«

»

Jul 12

Menjadi Kreatif dan Percaya Diri

BWLogoNewKursus robot menjadi alternatif pendidikan non kurikulum yang lebih aplikatif bagi siswa. Jika sekolah hanya mengajarkan matematika dan fisika di atas kertas, belajar robot membuat para siswa bisa melihat langsung bagaimana penerapannya secara nyata. Rumus integral dan diferensial yang dipelajari di SMA, misalnya, bisa diterapkan untuk memprogram robot agar dapat bergerak di atas garis secara mulus.

Christianto Tjahyadi, Managing Director Next System Robotic Learning Center di Bandung, melihat robotika sebagai kolaborator ilmu mulai dari matematika, fisika, komputer, bahkan sampai ke biologi dan psikologi. “Untuk biologi, misalnya, ketika siswa membuat robot ikan, ia mesti memahami bagaimana cara kerja sirip. Sementara itu, aspek psikologi tersentuh ketika sudah terkait dengan kerjasama tim,” ujar Christianto yang mengembangkan brand robotnya sendiri, yaitu Robot Edukasi.

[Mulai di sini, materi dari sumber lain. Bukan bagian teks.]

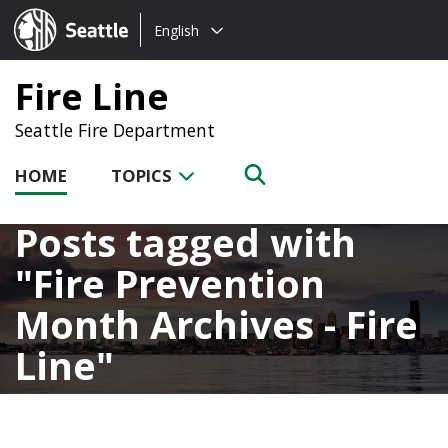
Choose
Seattle.gov
English
a
language:
Fire Line
Seattle Fire Department
HOME
TOPICS
Posts tagged with
Fire Prevention
Month Archives - Fire
Line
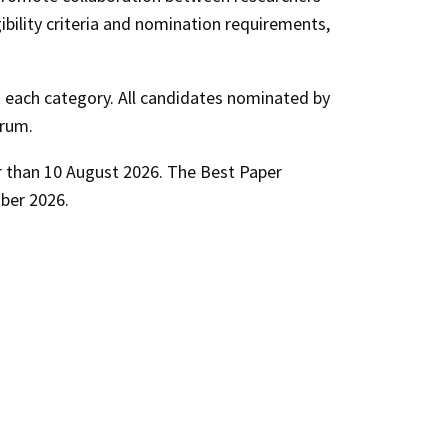
ibility criteria and nomination requirements,
n each category. All candidates nominated by
orum.
r than
10 August 2026
. The Best Paper
ber 2026
.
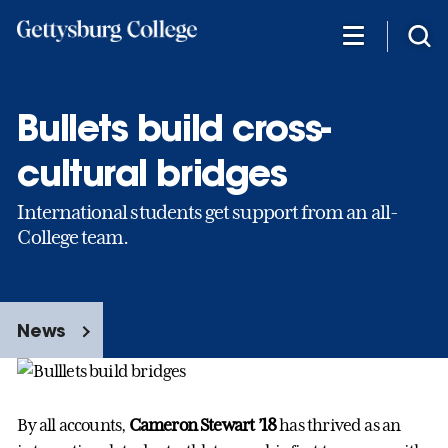
Skip
to
main
content
Bullets build cross-
cultural bridges
International students get support from an all-
College team.
News
By all accounts,
Cameron Stewart ’18
has thrived as an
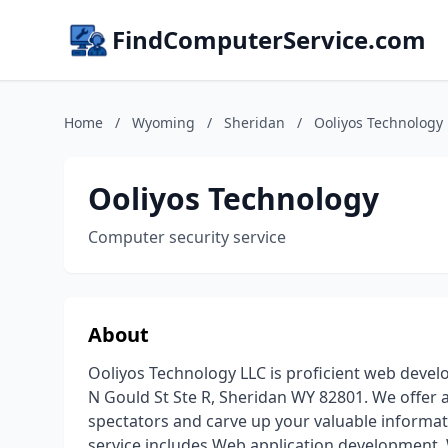
FindComputerService.com
Home
/
Wyoming
/
Sheridan
/
Ooliyos Technology
Ooliyos Technology
Computer security service
About
Ooliyos Technology LLC is proficient web deve
N Gould St Ste R, Sheridan WY 82801. We offer a
spectators and carve up your valuable informa
service includes Web application development, 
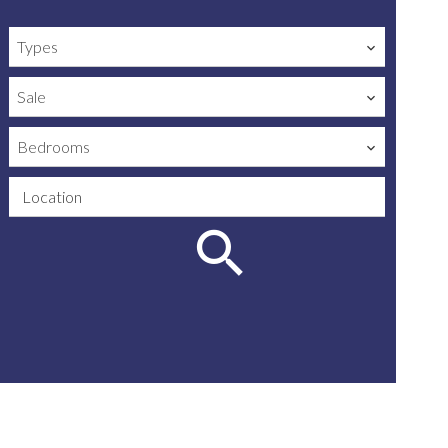
Types
Sale
Bedrooms
Location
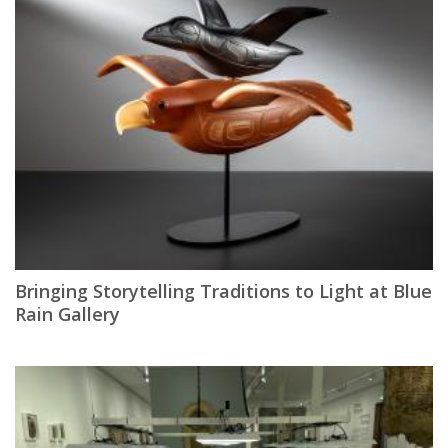
Bringing Storytelling Traditions to Light at Blue
Rain Gallery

Selain anak-anak, orang dewasa pun masih bisa menjadi target pasar kursus robot. Ternyata, menurut Christianto, banyak juga kalangan lain yang meminatinya, seperti guru, dosen, ibu rumah tangga, dan kaum profesional lainnya.

Para guru dan dosen yang mengajarkan ilmu-ilmu sains di sekolah dan universitas ternyata kerap membutuhkan belajar lebih jauh tentang robot. Apakah itu untuk mendapatkan pemahaman aplikatif dari rumus tertentu atau untuk menempuh jenjang pendidikan yang lebih tinggi. “Biasanya, pengajar di Indonesia bisa menyajikan materi yang sangat rumit dalam pengajarannya, tapi tidak begitu paham bagaimana penerapan nyata dari rumus-rumus itu, ” kata Christianto.

Sementara itu, ibu rumah tangga kerap mempelajari robot agar bisa update terhadap perkembangan anaknya yang sedang belajar robot. Tujuannya agar ada hobi yang bisa dilakukan bersama anaknya dan komunikasi lebih lancar. Ada pula profesional yang sekedar ingin belajar saja tentang robot karena ketertarikan pribadi.

Sebetulnya, selain untuk hobi dan mengasah otak, robot juga bisa berguna bagi kehidupan sehari-hari jika kita sudah menguasai konsep dasarnya. Dengan meminjam prosesor robot, kita bisa memanfaatkannya, misalnya, untuk mengatur aliran air dari pipa atau mengatur nyala-matinya lampu secara otomatis.

“Robot itu kan benda yang netral saja. Sama seperti komputer, dulu orang juga tidak paham dan merasa asing. Tapi kemudian orang dari berbagai kalangan belajar menggunakannya baik dengan kursus maupun otodidak dan akhirnya bisa, ” ujar Christianto.

Ketika robot sudah diposisikan seperti komputer, saat itulah belajar robot akan dipandang sebagai suatu keharusan. Dan artinya, masyarakat kita sudah setingkat lebih tinggi dalam pemanfaatan teknologi.